Could you convert each line of the data below into a JSON list of strings, one string per line, leaving out any blank lines?

## Begin RECORDS PROVIDED

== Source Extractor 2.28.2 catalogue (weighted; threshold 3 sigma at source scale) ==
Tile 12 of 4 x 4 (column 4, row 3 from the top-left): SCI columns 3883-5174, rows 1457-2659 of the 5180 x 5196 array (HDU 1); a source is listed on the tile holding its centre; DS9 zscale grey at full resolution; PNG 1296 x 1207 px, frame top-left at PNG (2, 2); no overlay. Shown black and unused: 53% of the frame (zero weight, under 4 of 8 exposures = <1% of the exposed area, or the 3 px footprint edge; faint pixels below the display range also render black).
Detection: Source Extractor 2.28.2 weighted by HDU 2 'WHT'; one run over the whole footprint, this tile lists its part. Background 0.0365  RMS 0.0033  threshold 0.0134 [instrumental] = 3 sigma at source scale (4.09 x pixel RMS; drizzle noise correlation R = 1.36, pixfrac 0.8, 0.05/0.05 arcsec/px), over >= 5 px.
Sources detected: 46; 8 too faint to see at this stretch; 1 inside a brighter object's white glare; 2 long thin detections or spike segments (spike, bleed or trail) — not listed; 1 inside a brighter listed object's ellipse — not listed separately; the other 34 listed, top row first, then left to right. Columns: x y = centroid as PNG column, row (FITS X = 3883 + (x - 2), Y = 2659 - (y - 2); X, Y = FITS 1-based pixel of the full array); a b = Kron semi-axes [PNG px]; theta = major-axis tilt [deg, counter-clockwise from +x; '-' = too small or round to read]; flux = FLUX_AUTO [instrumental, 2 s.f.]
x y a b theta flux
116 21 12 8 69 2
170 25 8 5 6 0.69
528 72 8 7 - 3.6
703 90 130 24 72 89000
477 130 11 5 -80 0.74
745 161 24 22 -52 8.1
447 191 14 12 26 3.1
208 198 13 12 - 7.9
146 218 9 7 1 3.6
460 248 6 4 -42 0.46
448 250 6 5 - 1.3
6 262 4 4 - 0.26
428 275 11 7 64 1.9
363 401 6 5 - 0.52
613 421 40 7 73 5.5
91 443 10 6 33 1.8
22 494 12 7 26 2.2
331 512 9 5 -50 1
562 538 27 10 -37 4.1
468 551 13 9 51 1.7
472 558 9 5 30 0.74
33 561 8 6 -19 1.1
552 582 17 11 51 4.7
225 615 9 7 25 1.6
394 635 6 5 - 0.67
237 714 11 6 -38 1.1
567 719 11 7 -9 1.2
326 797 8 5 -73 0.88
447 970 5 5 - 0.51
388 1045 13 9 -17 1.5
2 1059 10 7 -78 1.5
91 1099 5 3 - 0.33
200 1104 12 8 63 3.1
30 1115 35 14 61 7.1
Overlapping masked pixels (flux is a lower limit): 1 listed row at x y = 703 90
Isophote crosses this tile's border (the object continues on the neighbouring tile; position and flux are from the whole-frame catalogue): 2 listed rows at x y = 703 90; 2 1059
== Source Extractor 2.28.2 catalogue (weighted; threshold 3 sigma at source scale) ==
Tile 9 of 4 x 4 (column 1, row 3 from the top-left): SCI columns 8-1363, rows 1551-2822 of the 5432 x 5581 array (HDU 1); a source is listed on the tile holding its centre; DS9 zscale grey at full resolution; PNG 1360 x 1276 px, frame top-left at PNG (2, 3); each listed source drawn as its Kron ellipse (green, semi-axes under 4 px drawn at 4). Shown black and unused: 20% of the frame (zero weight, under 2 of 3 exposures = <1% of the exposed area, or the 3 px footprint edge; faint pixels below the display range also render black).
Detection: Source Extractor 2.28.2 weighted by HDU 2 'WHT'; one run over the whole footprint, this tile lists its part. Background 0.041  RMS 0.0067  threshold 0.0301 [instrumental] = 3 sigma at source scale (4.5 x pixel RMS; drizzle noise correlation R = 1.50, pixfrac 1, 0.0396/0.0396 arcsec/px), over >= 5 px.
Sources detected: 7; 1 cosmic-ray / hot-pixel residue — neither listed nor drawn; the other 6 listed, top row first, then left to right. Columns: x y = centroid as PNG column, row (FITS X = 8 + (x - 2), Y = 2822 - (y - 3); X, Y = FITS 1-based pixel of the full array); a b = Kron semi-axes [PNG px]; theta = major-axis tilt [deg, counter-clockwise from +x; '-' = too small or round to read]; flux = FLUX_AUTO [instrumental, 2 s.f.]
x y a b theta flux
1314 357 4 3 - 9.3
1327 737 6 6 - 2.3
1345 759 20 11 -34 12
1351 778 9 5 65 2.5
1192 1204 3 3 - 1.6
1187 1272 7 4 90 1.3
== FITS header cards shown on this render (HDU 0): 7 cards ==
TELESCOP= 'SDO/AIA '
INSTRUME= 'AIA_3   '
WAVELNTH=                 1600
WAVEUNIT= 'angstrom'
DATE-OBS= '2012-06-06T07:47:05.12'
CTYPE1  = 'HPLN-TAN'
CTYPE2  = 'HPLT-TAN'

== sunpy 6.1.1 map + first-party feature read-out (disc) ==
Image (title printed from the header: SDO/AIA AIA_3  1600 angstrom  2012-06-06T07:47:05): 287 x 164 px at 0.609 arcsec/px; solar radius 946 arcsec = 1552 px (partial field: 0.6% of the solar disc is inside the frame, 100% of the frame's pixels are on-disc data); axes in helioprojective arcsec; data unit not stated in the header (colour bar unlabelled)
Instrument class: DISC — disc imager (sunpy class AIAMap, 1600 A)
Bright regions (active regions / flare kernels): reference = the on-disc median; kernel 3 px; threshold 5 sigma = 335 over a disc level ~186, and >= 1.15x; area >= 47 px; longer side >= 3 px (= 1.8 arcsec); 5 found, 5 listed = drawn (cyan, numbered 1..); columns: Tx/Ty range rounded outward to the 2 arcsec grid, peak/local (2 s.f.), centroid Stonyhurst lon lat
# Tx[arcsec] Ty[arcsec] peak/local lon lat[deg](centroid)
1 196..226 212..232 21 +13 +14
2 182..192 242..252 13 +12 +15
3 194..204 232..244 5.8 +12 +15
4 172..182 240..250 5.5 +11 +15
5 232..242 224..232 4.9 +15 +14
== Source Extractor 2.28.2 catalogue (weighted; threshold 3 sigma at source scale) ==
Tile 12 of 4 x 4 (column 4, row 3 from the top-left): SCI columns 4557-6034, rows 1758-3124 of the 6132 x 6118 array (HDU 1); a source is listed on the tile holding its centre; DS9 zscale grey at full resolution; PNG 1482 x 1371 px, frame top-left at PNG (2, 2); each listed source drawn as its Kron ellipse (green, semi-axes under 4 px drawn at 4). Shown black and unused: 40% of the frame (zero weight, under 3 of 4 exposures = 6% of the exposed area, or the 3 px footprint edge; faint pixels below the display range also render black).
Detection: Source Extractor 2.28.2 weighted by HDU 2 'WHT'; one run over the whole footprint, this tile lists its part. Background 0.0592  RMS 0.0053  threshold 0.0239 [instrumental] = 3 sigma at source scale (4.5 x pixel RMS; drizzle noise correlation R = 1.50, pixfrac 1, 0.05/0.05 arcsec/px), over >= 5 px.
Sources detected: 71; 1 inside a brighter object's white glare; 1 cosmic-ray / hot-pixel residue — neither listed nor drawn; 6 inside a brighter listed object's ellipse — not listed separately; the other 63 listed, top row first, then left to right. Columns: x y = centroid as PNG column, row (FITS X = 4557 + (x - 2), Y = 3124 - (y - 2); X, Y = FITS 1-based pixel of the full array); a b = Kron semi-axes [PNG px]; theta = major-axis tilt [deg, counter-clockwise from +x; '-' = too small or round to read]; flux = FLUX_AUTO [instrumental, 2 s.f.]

## End RECORDS PROVIDED

- [WRITTEN SOLUTION]
[
  "== Source Extractor 2.28.2 catalogue (weighted; threshold 3 sigma at source scale) ==",
  "Tile 12 of 4 x 4 (column 4, row 3 from the top-left): SCI columns 3883-5174, rows 1457-2659 of the 5180 x 5196 array (HDU 1); a source is listed on the tile holding its centre; DS9 zscale grey at full resolution; PNG 1296 x 1207 px, frame top-left at PNG (2, 2); no overlay. Shown black and unused: 53% of the frame (zero weight, under 4 of 8 exposures = <1% of the exposed area, or the 3 px footprint edge; faint pixels below the display range also render black).",
  "Detection: Source Extractor 2.28.2 weighted by HDU 2 'WHT'; one run over the whole footprint, this tile lists its part. Background 0.0365  RMS 0.0033  threshold 0.0134 [instrumental] = 3 sigma at source scale (4.09 x pixel RMS; drizzle noise correlation R = 1.36, pixfrac 0.8, 0.05/0.05 arcsec/px), over >= 5 px.",
  "Sources detected: 46; 8 too faint to see at this stretch; 1 inside a brighter object's white glare; 2 long thin detections or spike segments (spike, bleed or trail) — not listed; 1 inside a brighter listed object's ellipse — not listed separately; the other 34 listed, top row first, then left to right. Columns: x y = centroid as PNG column, row (FITS X = 3883 + (x - 2), Y = 2659 - (y - 2); X, Y = FITS 1-based pixel of the full array); a b = Kron semi-axes [PNG px]; theta = major-axis tilt [deg, counter-clockwise from +x; '-' = too small or round to read]; flux = FLUX_AUTO [instrumental, 2 s.f.]",
  "x y a b theta flux",
  "116 21 12 8 69 2",
  "170 25 8 5 6 0.69",
  "528 72 8 7 - 3.6",
  "703 90 130 24 72 89000",
  "477 130 11 5 -80 0.74",
  "745 161 24 22 -52 8.1",
  "447 191 14 12 26 3.1",
  "208 198 13 12 - 7.9",
  "146 218 9 7 1 3.6",
  "460 248 6 4 -42 0.46",
  "448 250 6 5 - 1.3",
  "6 262 4 4 - 0.26",
  "428 275 11 7 64 1.9",
  "363 401 6 5 - 0.52",
  "613 421 40 7 73 5.5",
  "91 443 10 6 33 1.8",
  "22 494 12 7 26 2.2",
  "331 512 9 5 -50 1",
  "562 538 27 10 -37 4.1",
  "468 551 13 9 51 1.7",
  "472 558 9 5 30 0.74",
  "33 561 8 6 -19 1.1",
  "552 582 17 11 51 4.7",
  "225 615 9 7 25 1.6",
  "394 635 6 5 - 0.67",
  "237 714 11 6 -38 1.1",
  "567 719 11 7 -9 1.2",
  "326 797 8 5 -73 0.88",
  "447 970 5 5 - 0.51",
  "388 1045 13 9 -17 1.5",
  "2 1059 10 7 -78 1.5",
  "91 1099 5 3 - 0.33",
  "200 1104 12 8 63 3.1",
  "30 1115 35 14 61 7.1",
  "Overlapping masked pixels (flux is a lower limit): 1 listed row at x y = 703 90",
  "Isophote crosses this tile's border (the object continues on the neighbouring tile; position and flux are from the whole-frame catalogue): 2 listed rows at x y = 703 90; 2 1059",
  "== Source Extractor 2.28.2 catalogue (weighted; threshold 3 sigma at source scale) ==",
  "Tile 9 of 4 x 4 (column 1, row 3 from the top-left): SCI columns 8-1363, rows 1551-2822 of the 5432 x 5581 array (HDU 1); a source is listed on the tile holding its centre; DS9 zscale grey at full resolution; PNG 1360 x 1276 px, frame top-left at PNG (2, 3); each listed source drawn as its Kron ellipse (green, semi-axes under 4 px drawn at 4). Shown black and unused: 20% of the frame (zero weight, under 2 of 3 exposures = <1% of the exposed area, or the 3 px footprint edge; faint pixels below the display range also render black).",
  "Detection: Source Extractor 2.28.2 weighted by HDU 2 'WHT'; one run over the whole footprint, this tile lists its part. Background 0.041  RMS 0.0067  threshold 0.0301 [instrumental] = 3 sigma at source scale (4.5 x pixel RMS; drizzle noise correlation R = 1.50, pixfrac 1, 0.0396/0.0396 arcsec/px), over >= 5 px.",
  "Sources detected: 7; 1 cosmic-ray / hot-pixel residue — neither listed nor drawn; the other 6 listed, top row first, then left to right. Columns: x y = centroid as PNG column, row (FITS X = 8 + (x - 2), Y = 2822 - (y - 3); X, Y = FITS 1-based pixel of the full array); a b = Kron semi-axes [PNG px]; theta = major-axis tilt [deg, counter-clockwise from +x; '-' = too small or round to read]; flux = FLUX_AUTO [instrumental, 2 s.f.]",
  "x y a b theta flux",
  "1314 357 4 3 - 9.3",
  "1327 737 6 6 - 2.3",
  "1345 759 20 11 -34 12",
  "1351 778 9 5 65 2.5",
  "1192 1204 3 3 - 1.6",
  "1187 1272 7 4 90 1.3",
  "== FITS header cards shown on this render (HDU 0): 7 cards ==",
  "TELESCOP= 'SDO/AIA '",
  "INSTRUME= 'AIA_3   '",
  "WAVELNTH=                 1600",
  "WAVEUNIT= 'angstrom'",
  "DATE-OBS= '2012-06-06T07:47:05.12'",
  "CTYPE1  = 'HPLN-TAN'",
  "CTYPE2  = 'HPLT-TAN'",
  "== sunpy 6.1.1 map + first-party feature read-out (disc) ==",
  "Image (title printed from the header: SDO/AIA AIA_3  1600 angstrom  2012-06-06T07:47:05): 287 x 164 px at 0.609 arcsec/px; solar radius 946 arcsec = 1552 px (partial field: 0.6% of the solar disc is inside the frame, 100% of the frame's pixels are on-disc data); axes in helioprojective arcsec; data unit not stated in the header (colour bar unlabelled)",
  "Instrument class: DISC — disc imager (sunpy class AIAMap, 1600 A)",
  "Bright regions (active regions / flare kernels): reference = the on-disc median; kernel 3 px; threshold 5 sigma = 335 over a disc level ~186, and >= 1.15x; area >= 47 px; longer side >= 3 px (= 1.8 arcsec); 5 found, 5 listed = drawn (cyan, numbered 1..); columns: Tx/Ty range rounded outward to the 2 arcsec grid, peak/local (2 s.f.), centroid Stonyhurst lon lat",
  "# Tx[arcsec] Ty[arcsec] peak/local lon lat[deg](centroid)",
  "1 196..226 212..232 21 +13 +14",
  "2 182..192 242..252 13 +12 +15",
  "3 194..204 232..244 5.8 +12 +15",
  "4 172..182 240..250 5.5 +11 +15",
  "5 232..242 224..232 4.9 +15 +14",
  "== Source Extractor 2.28.2 catalogue (weighted; threshold 3 sigma at source scale) ==",
  "Tile 12 of 4 x 4 (column 4, row 3 from the top-left): SCI columns 4557-6034, rows 1758-3124 of the 6132 x 6118 array (HDU 1); a source is listed on the tile holding its centre; DS9 zscale grey at full resolution; PNG 1482 x 1371 px, frame top-left at PNG (2, 2); each listed source drawn as its Kron ellipse (green, semi-axes under 4 px drawn at 4). Shown black and unused: 40% of the frame (zero weight, under 3 of 4 exposures = 6% of the exposed area, or the 3 px footprint edge; faint pixels below the display range also render black).",
  "Detection: Source Extractor 2.28.2 weighted by HDU 2 'WHT'; one run over the whole footprint, this tile lists its part. Background 0.0592  RMS 0.0053  threshold 0.0239 [instrumental] = 3 sigma at source scale (4.5 x pixel RMS; drizzle noise correlation R = 1.50, pixfrac 1, 0.05/0.05 arcsec/px), over >= 5 px.",
  "Sources detected: 71; 1 inside a brighter object's white glare; 1 cosmic-ray / hot-pixel residue — neither listed nor drawn; 6 inside a brighter listed object's ellipse — not listed separately; the other 63 listed, top row first, then left to right. Columns: x y = centroid as PNG column, row (FITS X = 4557 + (x - 2), Y = 3124 - (y - 2); X, Y = FITS 1-based pixel of the full array); a b = Kron semi-axes [PNG px]; theta = major-axis tilt [deg, counter-clockwise from +x; '-' = too small or round to read]; flux = FLUX_AUTO [instrumental, 2 s.f.]"
]